En Arví, observando la réplica de un tambo circular sin divisiones, que a falta de boñiga y cagajón construían con tierra y helecho, donde cocinaban, comían y dormían los indios, me parece verlos con su paso afanado recorriendo los 54 kilómetros de senderos ancestrales de este territorio. No se sabe a ciencia cierta si los hicieron ellos en tiempos prehispánicos o los españoles durante la Colonia, pero sí que mucho antes de la Conquista, por el valle de Aburrá cruzaba una red de caminos que usaban para desplazarse hacia todos los puntos cardinales del país, a pie limpio. ¡Imagínense las distancias recorridas!

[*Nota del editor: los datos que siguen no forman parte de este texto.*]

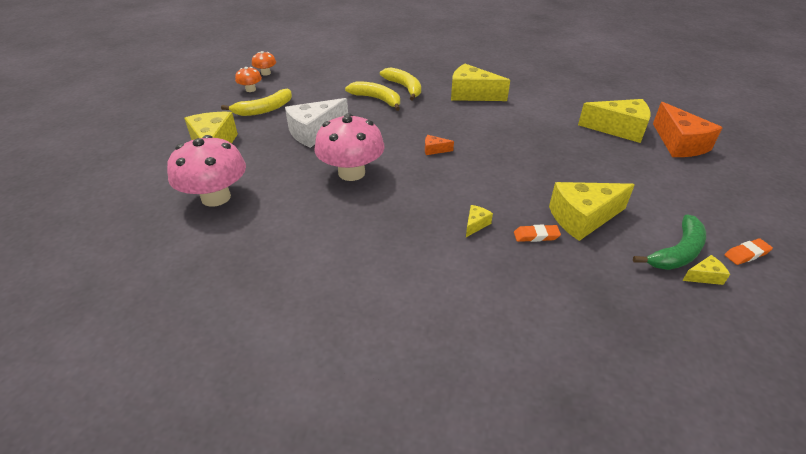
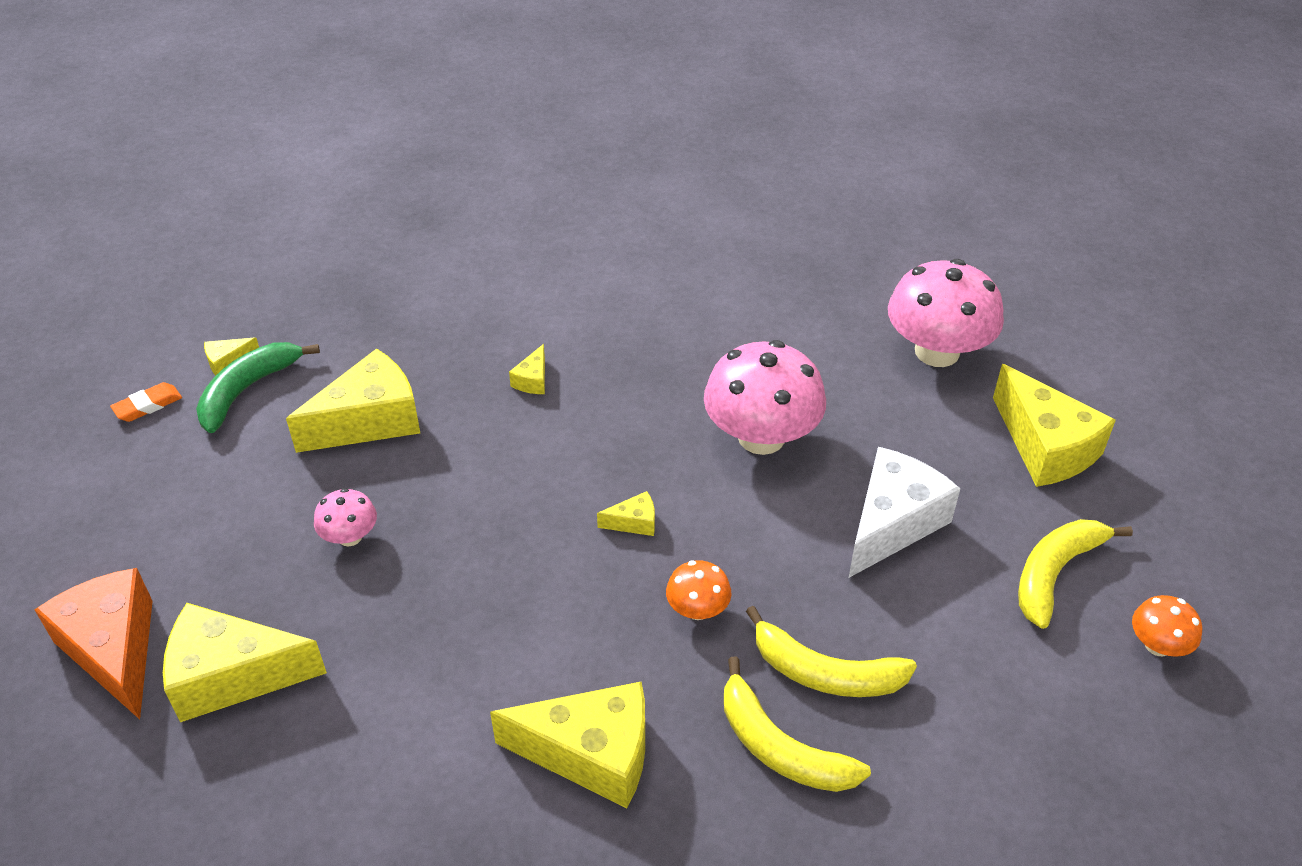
camera: 165 degrees right, 5 degrees up
orange mushroom [252,51,276,76] -> orange mushroom moved to [666,560,731,620]
orange cheese [425,135,454,155] -> yellow cheese [597,491,655,536]
orange eraser [514,224,561,242] -> none
none -> pink mushroom [314,488,377,547]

A los indios de Arví no les cayeron limones del cielo para hacer limonada, pero sí agua salada. Aunque no es muy conocido, el agua subterránea del valle de Aburrá contiene sal en concentraciones mayores a las del agua de mar, y varias quebradas en sus laderas son salobres. Los indígenas calentaban el agua en vasijas de barro hasta evaporarla y obtenían unas bolas de sal (llamadas panes) que usaban para sus alimentos y también como moneda para comerciar con los pueblos vecinos, de quienes recibían carne de animales de monte, telas, maderas finas y algunas plumas y caracoles que usaban como adorno.
Recorrer estos senderos y conocer los restos arqueológicos nos ayuda a entender un poco más nuestras raíces y saber cómo vivían nuestros antecesores antes de la llegada de los conquistadores, que terminaron destruyéndoles su cultura y sus costumbres, y aniquilándolos a ellos también.
Arví es como la finca de todos. Un santuario de paz con olor a tierra y lleno de historia, ideal para descansar de los afanes citadinos y recargar energías para volver al mundo que, allá abajo, parece caerse a problemas.